Mein Fieber war zwar mittlerweile zurückgegangen, aber am liebsten hätte ich mich heute noch ausgeruht und wünschte mir insgeheim, dieser Gesellschaft fernbleiben zu können. Ich war jedoch offiziell zu Gast auf Silbermeer und musste mich daher auch zeigen, wenn es von mir erwartet wurde - alles andere wäre unhöflich den Gastgebern gegenüber. Ich konnte von Glück sprechen, dass es kein richtiger Ball, sondern nur eine Abendgesellschaft war, die der König ausgerichtet hatte. Einige Gesichter kamen mir von früher vage bekannt vor, andere hatte ich erst auf den letzten Bällen kennengelernt: Agnesa und Eyk, das Geschwisterpaar aus dem nördlichen Königreich, dann das laute Ehepaar mittleren Alters, das ich mit Viktoria sprechen gesehen hatte, oder Lorelei und Adam, ein nettes, frisch vermähltes Paar aus Walestein, das mir auf dem letzten Ball von seiner Reise ins Westliche Königreich erzählt hatten und auf dem Weg die Landschaft um die Rosenburg bewundert hatten.

„Verzeiht mir die Anmerkung, aber... Ihr seht recht blass aus." Meine Aufmerksamkeit fokussierte sich auf meinen Sitznachbar, der während des Essens mehrmals angesetzt hatte, höfliche Konversation mit mir zu betreiben und sich erst nach einigen kurzsilbigen Antworten Agnesa und deren Bruder zugewandt hatte.

„Pardon?" Ich wandte den Blick von der Tischdekoration ab, um Nicholas von den Kalkinseln fragend ansehen zu können.

„Ich sagte gerade, dass Ihr, obgleich wunderschön in diesem Kleid, ungewöhnlich blass ausseht. Fühlt Ihr Euch nicht wohl?" Sein offener Gesichtsausdruck wirkte entwaffnend, wenn sein Kompliment auch ein wenig dick aufgetragen schien.

„Ich fürchte ich bin etwas müde heute Abend, aber das ist alles", winkte ich ab, da ich keinen Fremden mit meiner Krankheitsgeschichte langweilen wollte. Als ich mein Zimmer verlassen hatte, hatte ich eigentlich gedacht, meine dunklen Augenringe ausreichend abgedeckt und meine gespenstische Gesichtsfarbe mit genügend Rouge angepinselt zu haben, doch offensichtlich hätte ich mir die Mühe sparen können. Mit einem kleinen Seufzer, der mir ungewollt entkam, wandte ich den Blick wieder auf das geschmolzene Dessert vor mir, um es weiterhin lustlos zu betrachten.

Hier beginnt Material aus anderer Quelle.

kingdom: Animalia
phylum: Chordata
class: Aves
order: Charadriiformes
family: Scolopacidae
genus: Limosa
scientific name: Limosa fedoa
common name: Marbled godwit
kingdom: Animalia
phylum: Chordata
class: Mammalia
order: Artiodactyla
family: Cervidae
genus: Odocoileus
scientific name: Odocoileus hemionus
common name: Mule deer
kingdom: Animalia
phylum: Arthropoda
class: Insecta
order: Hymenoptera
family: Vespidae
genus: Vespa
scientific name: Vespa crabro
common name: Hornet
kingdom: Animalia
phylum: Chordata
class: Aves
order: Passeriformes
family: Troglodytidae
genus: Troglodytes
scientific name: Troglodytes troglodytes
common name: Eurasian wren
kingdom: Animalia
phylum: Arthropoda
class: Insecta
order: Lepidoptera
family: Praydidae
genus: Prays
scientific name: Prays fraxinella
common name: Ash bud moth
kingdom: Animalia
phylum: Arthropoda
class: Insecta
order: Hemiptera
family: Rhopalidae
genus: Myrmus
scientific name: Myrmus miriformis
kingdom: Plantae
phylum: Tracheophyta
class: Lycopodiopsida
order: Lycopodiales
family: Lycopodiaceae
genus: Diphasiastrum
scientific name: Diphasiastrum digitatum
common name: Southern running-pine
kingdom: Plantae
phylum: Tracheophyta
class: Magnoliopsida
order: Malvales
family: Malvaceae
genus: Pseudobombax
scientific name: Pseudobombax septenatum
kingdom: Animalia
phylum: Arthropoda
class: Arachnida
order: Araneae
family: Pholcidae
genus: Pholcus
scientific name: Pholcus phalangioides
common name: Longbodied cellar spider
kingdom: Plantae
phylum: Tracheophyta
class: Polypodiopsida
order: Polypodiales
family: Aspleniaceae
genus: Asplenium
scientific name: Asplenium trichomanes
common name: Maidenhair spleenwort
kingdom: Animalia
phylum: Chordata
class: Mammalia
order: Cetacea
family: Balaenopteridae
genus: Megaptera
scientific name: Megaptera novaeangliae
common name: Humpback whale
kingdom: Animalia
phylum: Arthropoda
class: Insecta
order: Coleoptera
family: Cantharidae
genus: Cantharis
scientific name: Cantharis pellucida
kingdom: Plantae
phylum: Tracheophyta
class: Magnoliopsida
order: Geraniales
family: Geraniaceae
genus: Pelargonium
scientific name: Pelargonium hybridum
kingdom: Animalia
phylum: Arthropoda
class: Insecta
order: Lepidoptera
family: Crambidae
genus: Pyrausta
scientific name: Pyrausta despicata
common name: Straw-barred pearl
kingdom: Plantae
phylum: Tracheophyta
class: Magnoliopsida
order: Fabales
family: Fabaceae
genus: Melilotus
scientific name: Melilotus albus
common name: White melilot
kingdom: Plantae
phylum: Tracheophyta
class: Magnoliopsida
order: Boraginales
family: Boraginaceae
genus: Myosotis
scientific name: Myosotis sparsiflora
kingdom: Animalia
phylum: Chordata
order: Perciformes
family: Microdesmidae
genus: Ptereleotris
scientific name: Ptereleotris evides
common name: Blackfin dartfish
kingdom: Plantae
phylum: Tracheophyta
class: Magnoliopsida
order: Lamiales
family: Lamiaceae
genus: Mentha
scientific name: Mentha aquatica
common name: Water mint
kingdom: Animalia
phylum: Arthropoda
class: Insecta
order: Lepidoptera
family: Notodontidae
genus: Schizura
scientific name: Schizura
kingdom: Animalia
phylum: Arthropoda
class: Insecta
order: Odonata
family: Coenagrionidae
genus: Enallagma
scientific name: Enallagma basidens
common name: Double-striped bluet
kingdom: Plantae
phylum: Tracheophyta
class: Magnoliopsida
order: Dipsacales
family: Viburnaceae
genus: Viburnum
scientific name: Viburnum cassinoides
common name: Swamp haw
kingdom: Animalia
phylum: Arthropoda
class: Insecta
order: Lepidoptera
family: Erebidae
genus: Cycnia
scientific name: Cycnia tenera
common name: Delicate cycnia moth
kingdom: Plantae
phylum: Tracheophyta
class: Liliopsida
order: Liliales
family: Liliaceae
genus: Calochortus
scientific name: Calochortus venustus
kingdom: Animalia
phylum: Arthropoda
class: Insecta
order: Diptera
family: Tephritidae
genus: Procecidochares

„Langweile ich Euch? Haltet mich bitte nicht für eingebildet, doch für gewöhnlich rühme ich mich meines Talents, meine Gesprächspartner nicht einschlafen zu lassen. Es scheint, als müsste ich an meinem Konversationstalent noch feilen." Kleine Lachfältchen bildeten sich um seine braunen Augen und ich lächelte angestrengt.

„Ich kann Euch versichern, Eure Hoheit, dass der Fehler nicht bei Euch liegt."

„Ihr schmeichelt mir. Doch Ihr müsst mir trotzdem versprechen, dass Ihr mir die Möglichkeit gebt, mein Konversationstalent an Euch zu üben."

Wider Willen zogen sich meine Mundwinkel nach oben. „Ich denke wirklich nicht, dass Ihr das nötig habt, wenn ich Euch beim Gespräch mit unseren Tischnachbarn beobachte."

Agnesa, die unsere Unterhaltung wohl verfolgt hatte, lachte. „Ich weiß nicht. Jetzt, wo ich darüber nachdenke, fühle ich mich auf einmal verdächtig schläfrig." Sie deutete ein Gähnen an und auch Eyk begann zu lachen.